Friday, April 16, 2010

Public Safety in Mexico

Almost every day our newspapers carry stories about the drug-inspired violence in Mexico, especially along the border with the U.S. A friend just told me that her husband refuses to visit their time-share in Mazatlan this summer because of these reports. Surely, the Mexican tourist industry must be suffering.

Most recently it was reported that two of the established drug cartels have formed an alliance against the infamous "Zetas" in the state of Tamaulipas. This state lies along the Rio Grande river--stretching from Nuevo Laredo to Reynosa and Matamoros (across the river from Brownsville). Is this good or bad news?

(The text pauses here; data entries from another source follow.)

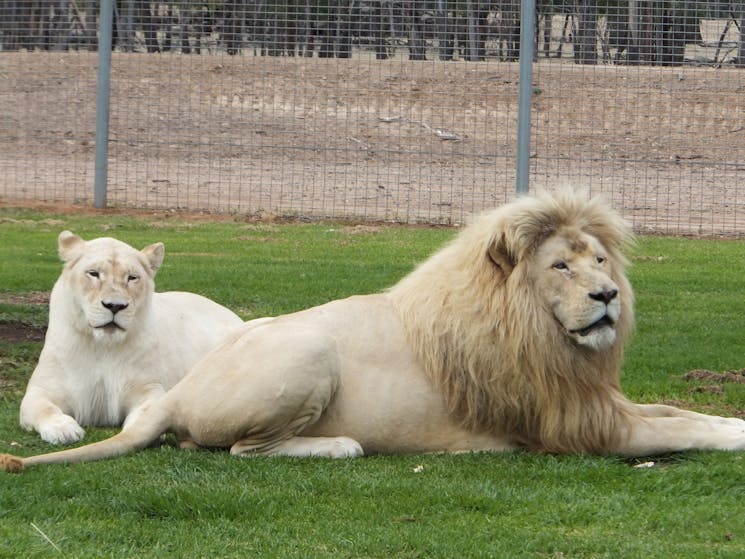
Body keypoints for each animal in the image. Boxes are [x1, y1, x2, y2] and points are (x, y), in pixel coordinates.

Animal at [17, 232, 243, 446]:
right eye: (94, 273)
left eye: (132, 277)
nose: (115, 306)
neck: (102, 346)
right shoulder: (43, 388)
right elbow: (42, 407)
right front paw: (63, 430)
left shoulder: (146, 387)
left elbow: (149, 411)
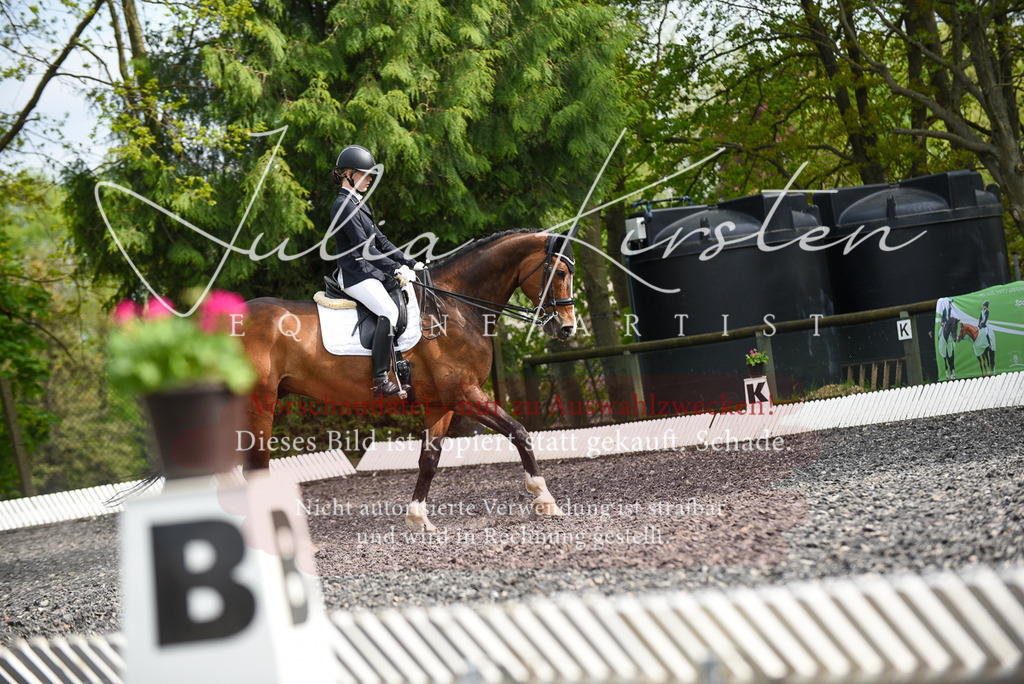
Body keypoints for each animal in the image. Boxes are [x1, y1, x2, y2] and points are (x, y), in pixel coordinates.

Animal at [240, 230, 577, 532]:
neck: (455, 308)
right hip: (260, 404)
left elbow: (429, 459)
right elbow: (519, 432)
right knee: (253, 469)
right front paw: (546, 499)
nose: (567, 328)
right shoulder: (465, 394)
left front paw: (418, 518)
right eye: (560, 272)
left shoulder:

Initially, the "Zetas" were a group of Mexican Air Force commandos who defected to the local drug runners, along with their heavy weapons and sophisticated surveillance equipment, and quickly earned a reputation for being the most vicious pistoleros in Mexico. Because of the ensuring violence, the Mexican middle-class in most of these cities moved across the border into Texas. However, observers of the drug wars in Mexico may actually think that the alliance against the Zetas will help to stablize matters along the border.

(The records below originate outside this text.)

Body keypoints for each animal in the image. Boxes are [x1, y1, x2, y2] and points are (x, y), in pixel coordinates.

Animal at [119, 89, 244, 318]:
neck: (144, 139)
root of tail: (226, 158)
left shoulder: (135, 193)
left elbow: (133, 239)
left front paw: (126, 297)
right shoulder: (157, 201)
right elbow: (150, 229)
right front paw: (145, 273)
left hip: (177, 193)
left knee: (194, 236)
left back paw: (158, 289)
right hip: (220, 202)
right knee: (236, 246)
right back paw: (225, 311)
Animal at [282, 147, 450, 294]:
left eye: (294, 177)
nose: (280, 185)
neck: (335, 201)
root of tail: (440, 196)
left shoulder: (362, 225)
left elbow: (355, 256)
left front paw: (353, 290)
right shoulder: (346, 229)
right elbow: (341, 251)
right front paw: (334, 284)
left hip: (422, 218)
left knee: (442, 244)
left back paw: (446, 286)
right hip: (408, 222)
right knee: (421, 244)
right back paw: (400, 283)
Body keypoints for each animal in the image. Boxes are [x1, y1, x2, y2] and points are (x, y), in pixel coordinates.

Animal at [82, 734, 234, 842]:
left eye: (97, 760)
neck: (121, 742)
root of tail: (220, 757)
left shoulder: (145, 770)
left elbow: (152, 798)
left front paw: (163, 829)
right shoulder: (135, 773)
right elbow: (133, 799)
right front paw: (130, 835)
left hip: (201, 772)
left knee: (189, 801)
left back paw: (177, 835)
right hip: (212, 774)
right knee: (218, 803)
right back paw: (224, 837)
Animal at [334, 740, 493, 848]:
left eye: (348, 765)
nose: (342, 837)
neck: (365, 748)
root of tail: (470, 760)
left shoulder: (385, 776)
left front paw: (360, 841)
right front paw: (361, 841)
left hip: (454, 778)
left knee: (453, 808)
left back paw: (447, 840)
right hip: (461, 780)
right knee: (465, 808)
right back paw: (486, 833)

For twenty-three years or longer, Americans have crossed this border at Laredo without incident to go racing in Mexico. Except for one or two years, the race ended into Nuevo Laredo, again, without incident. (This year the event will end in Zacatecas, which is 426 miles southwest of Nuevo Laredo.)

Last month we traveled from El Paso, Texas, 235 miles down to Chihuahua City to participate in Chihuahua Express, and then raced around the state for neary 800 miles. There was no sign of violence. We did avoid going through the city of Ciudad Juarez, perhaps the most troubled place in Mexico, on the way down, but during four days in Chihuahua City, we saw no trouble. The race route, moreover, was lined by over 240 federal, state, local, and auxilary police.

It is safe to go to Mexico? Everyone should read the most recent advisories from the U.S. State Department. These reports repeat what I have been advising for years: most of Mexico is safe for tourists and especially racers, but certain rules should be followed: like, do not drive at night. Travel in groups. Avoid the red-light districts, dark streets in sketchy neighborhoods, and places where drugs are sold.

I certainly plan to return to Mexico in October for the Carrera for the 13th time. In fact, my wife and I are building a home in San Miguel de Allende--down in central Mexico, something we would not do if we did not feel safe down there.

Please do not let the constant reports of bad news from Mexico prevent you from enjoying the racing, people, cities, landscape, and culture of this beautiful country. Sadly, our newspapers hardly ever report the good news.....but there is plenty.

La Carrera Panamericana is schedule for Oct. 22-28. The Coyote Convoy will gather in Laredo, Texas on Oct. 15 for the trip across the border the next day and then down to the start of the race in Tuxtla Gutierrez. Join us.